# Aim of the exercise
Reproduce the lines below verbatim, leaving out the pictures.

# Information shown
◆ ◆ ◆

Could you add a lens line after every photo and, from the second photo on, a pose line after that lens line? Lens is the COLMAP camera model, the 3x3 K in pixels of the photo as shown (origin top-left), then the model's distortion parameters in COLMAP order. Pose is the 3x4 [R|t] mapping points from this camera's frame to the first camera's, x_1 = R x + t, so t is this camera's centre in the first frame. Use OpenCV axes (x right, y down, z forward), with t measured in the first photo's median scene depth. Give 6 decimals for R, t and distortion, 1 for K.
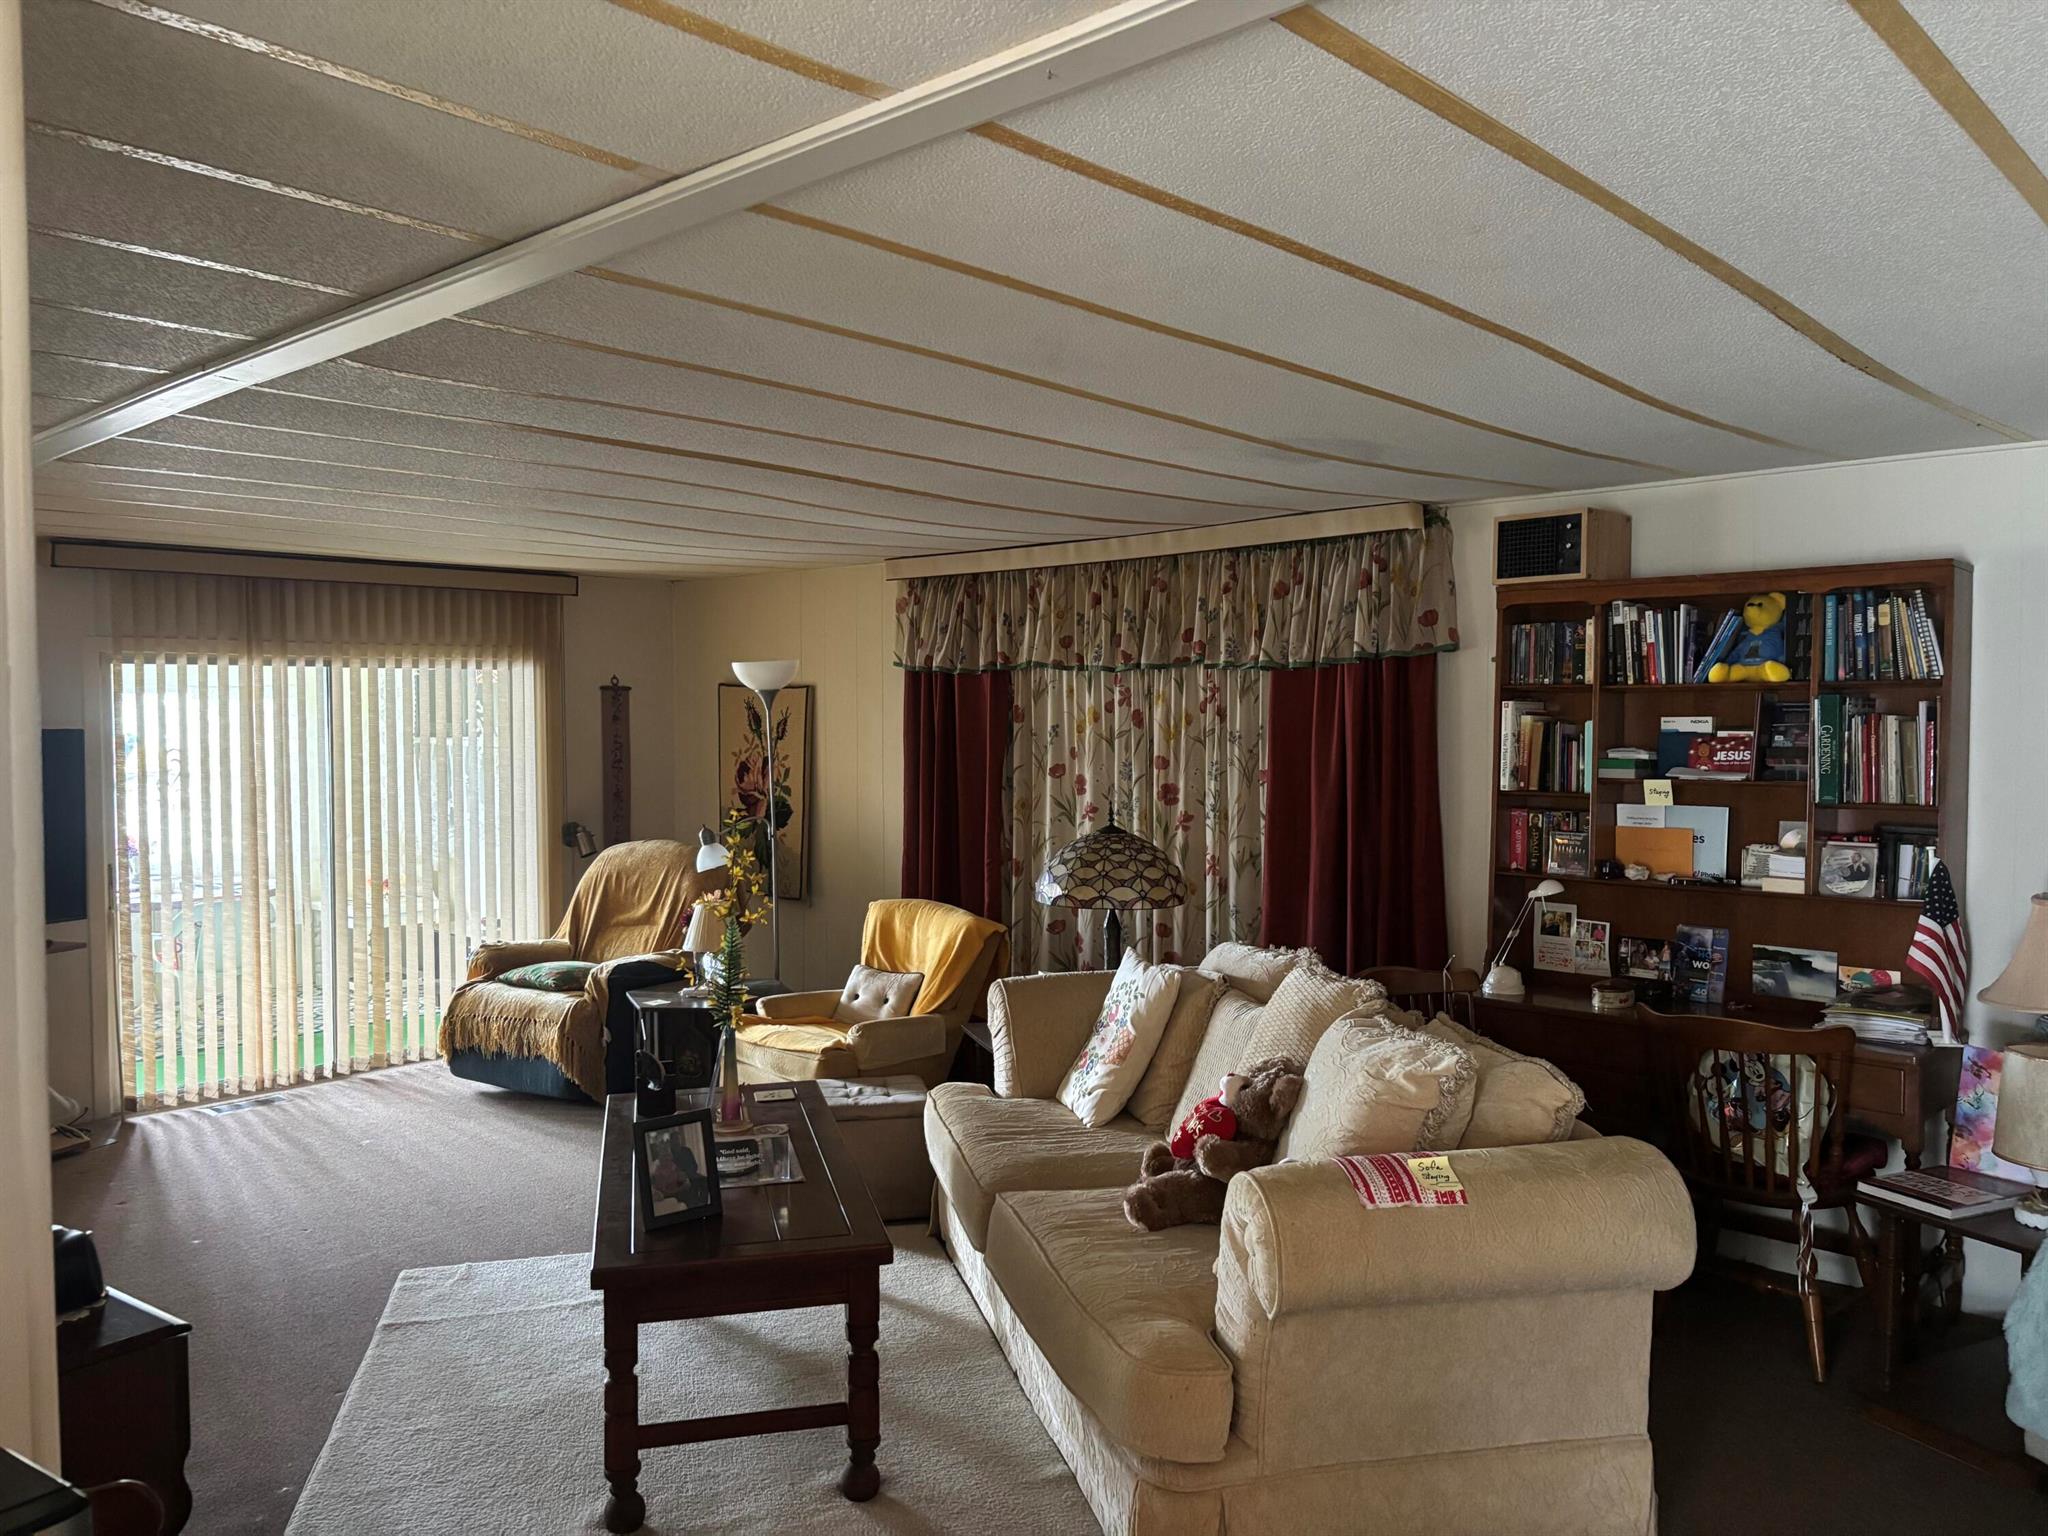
lens RADIAL K [[1530.6, 0, 1027.9], [0, 1530.6, 769.6], [0, 0, 1]] dist [0.052364, -0.064086]
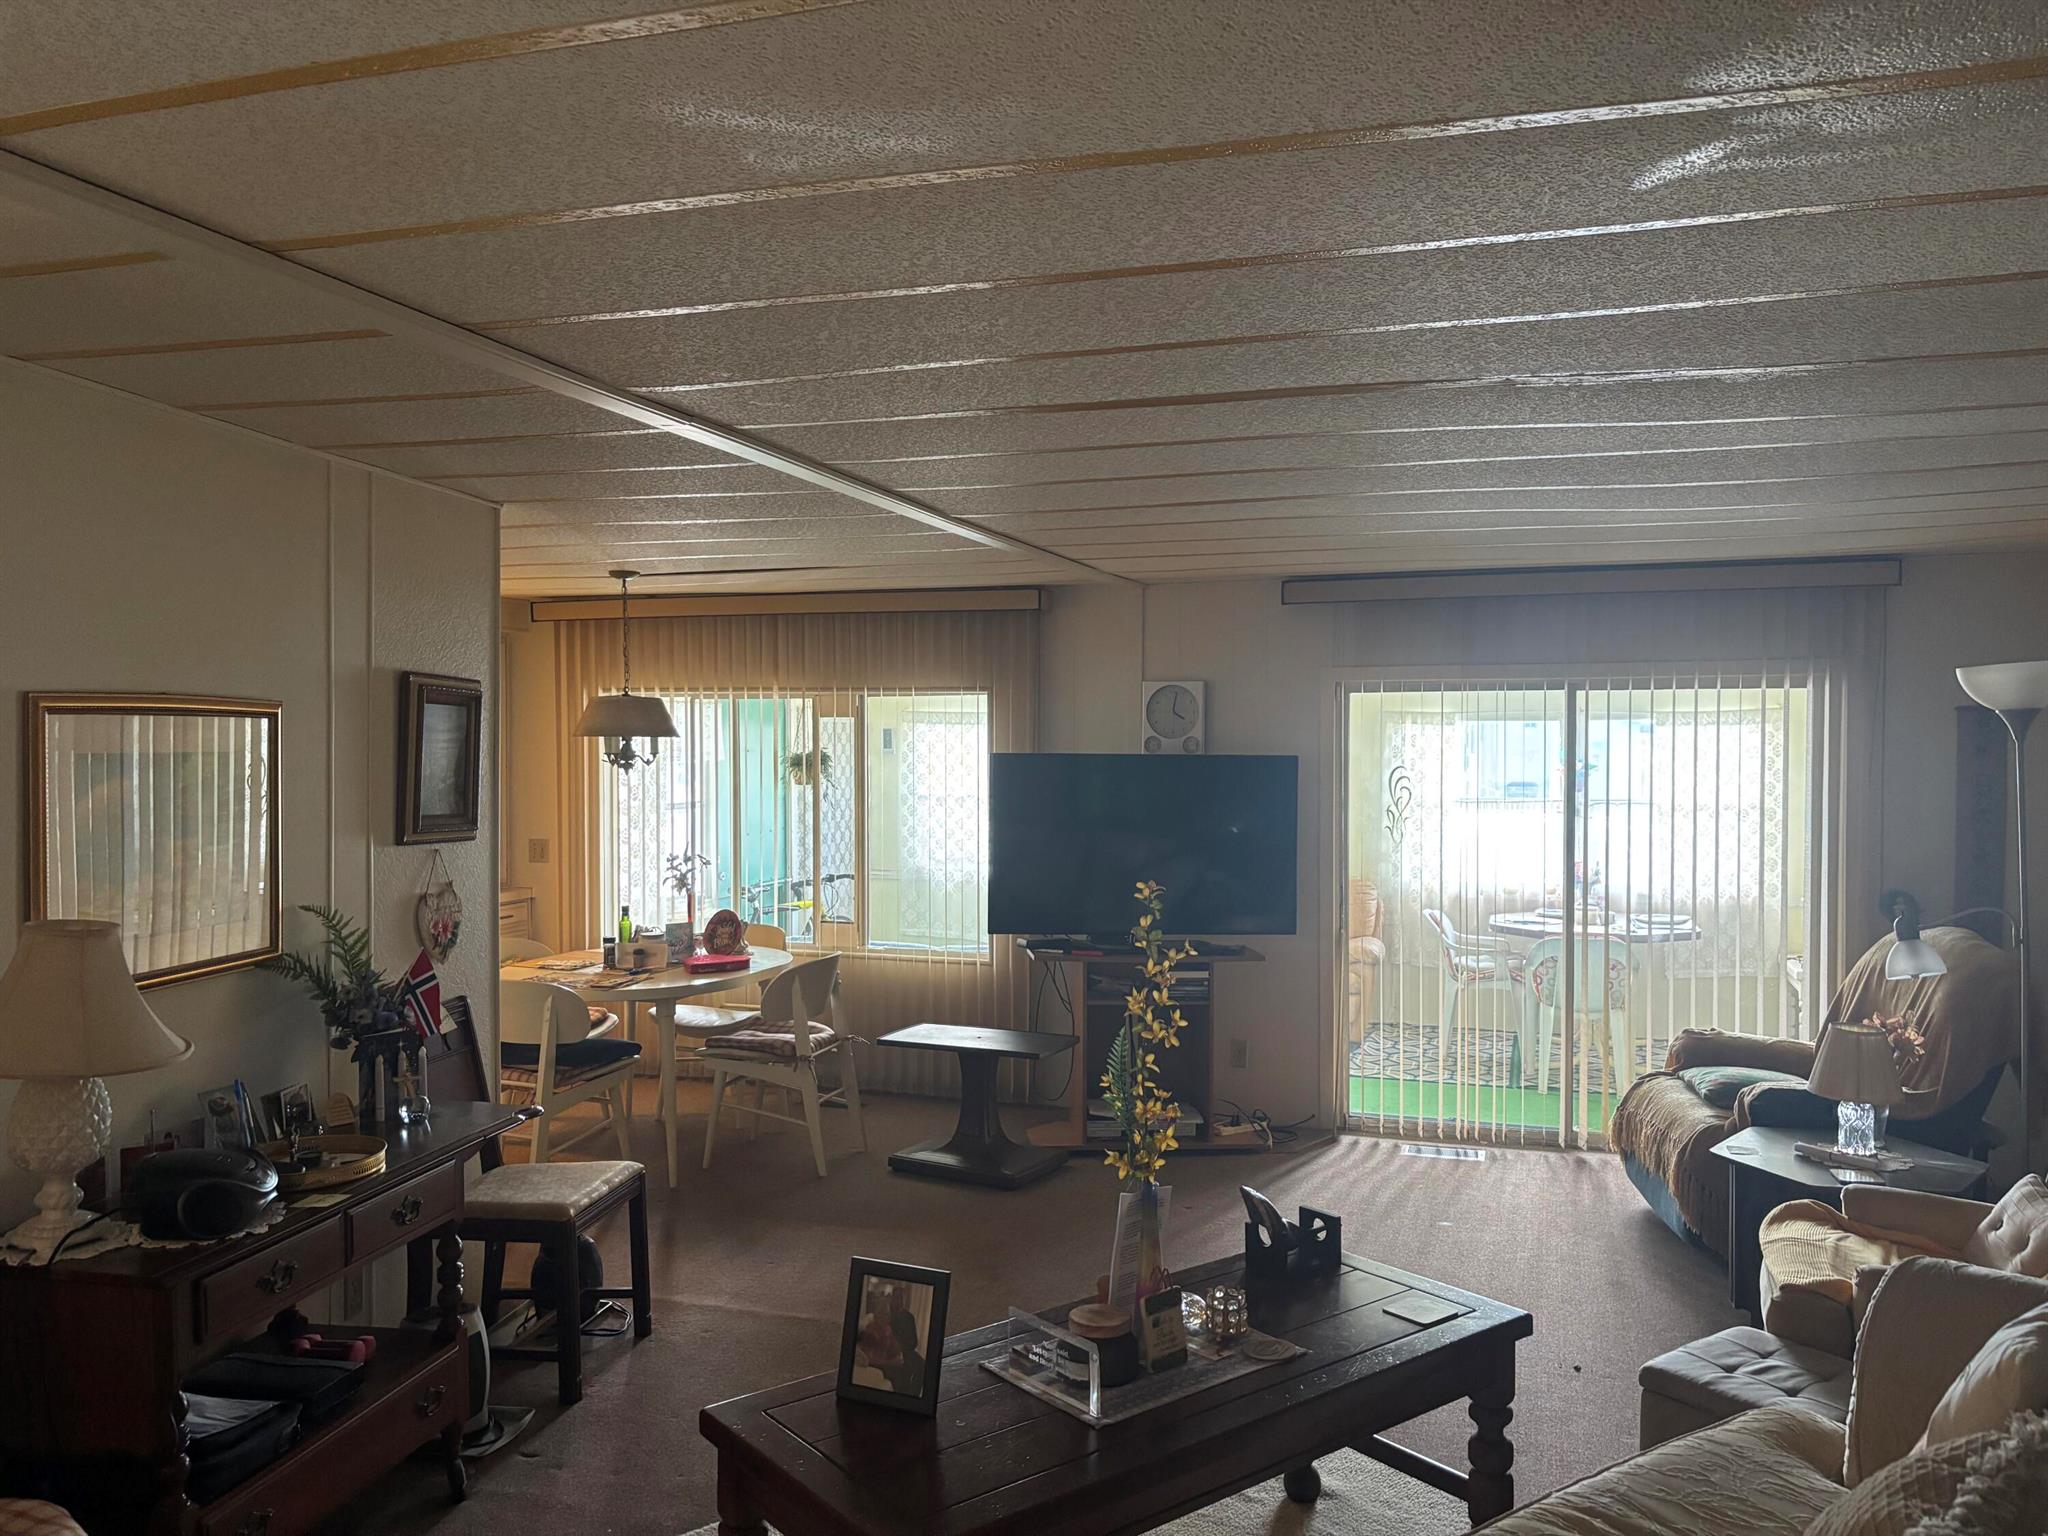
lens RADIAL K [[1530.6, 0, 1026.7], [0, 1530.6, 771.5], [0, 0, 1]] dist [0.052364, -0.064086]
pose [[0.409717, 0.023267, -0.911916, 0.363516], [-0.036166, 0.999303, 0.009248, -0.025541], [0.911496, 0.029191, 0.410273, 0.527980]]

◆ ◆ ◆

# Your response
Could you add a lens line after every photo and, from the second photo on, a pose line after that lens line? Lens is the COLMAP camera model, the 3x3 K in pixels of the photo as shown (origin top-left), then the model's distortion parameters in COLMAP order. Pose is the 3x4 [R|t] mapping points from this camera's frame to the first camera's, x_1 = R x + t, so t is this camera's centre in the first frame. Use OpenCV axes (x right, y down, z forward), with t measured in the first photo's median scene depth. Give 6 decimals for R, t and distortion, 1 for K.
lens RADIAL K [[1530.6, 0, 1027.9], [0, 1530.6, 769.6], [0, 0, 1]] dist [0.052364, -0.064086]
lens RADIAL K [[1530.6, 0, 1026.7], [0, 1530.6, 771.5], [0, 0, 1]] dist [0.052364, -0.064086]
pose [[0.409717, 0.023267, -0.911916, 0.363516], [-0.036166, 0.999303, 0.009248, -0.025541], [0.911496, 0.029191, 0.410273, 0.527980]]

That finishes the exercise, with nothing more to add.